→ **Exercise**
Look for the word "back" in the entries and copy each line where it appears.

→ **Stored data**
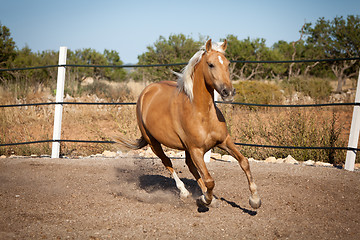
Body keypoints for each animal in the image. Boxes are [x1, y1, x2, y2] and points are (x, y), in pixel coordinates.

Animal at [116, 39, 260, 208]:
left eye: (228, 64)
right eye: (211, 64)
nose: (228, 92)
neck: (201, 113)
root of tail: (147, 91)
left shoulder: (224, 141)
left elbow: (244, 162)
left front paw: (255, 200)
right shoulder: (196, 150)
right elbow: (209, 180)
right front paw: (205, 199)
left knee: (190, 166)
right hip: (153, 142)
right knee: (167, 162)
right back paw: (185, 192)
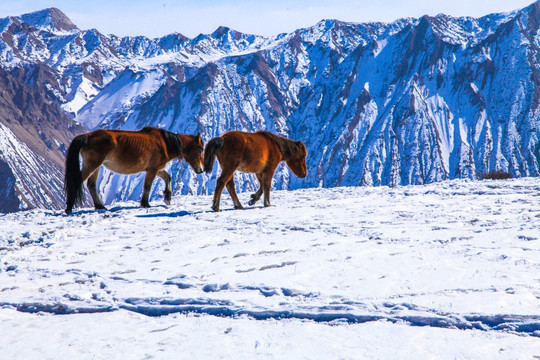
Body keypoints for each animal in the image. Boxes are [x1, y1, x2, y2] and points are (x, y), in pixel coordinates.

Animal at [64, 127, 204, 214]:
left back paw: (100, 206)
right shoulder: (152, 170)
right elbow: (147, 186)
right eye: (200, 149)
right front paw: (145, 203)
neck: (164, 143)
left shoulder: (156, 169)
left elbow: (168, 177)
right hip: (92, 165)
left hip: (96, 167)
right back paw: (69, 208)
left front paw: (167, 197)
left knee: (91, 185)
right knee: (77, 182)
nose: (201, 170)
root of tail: (88, 136)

→ **Answer for this exercise**
right back paw: (185, 192)
left back paw: (100, 206)
right back paw: (69, 208)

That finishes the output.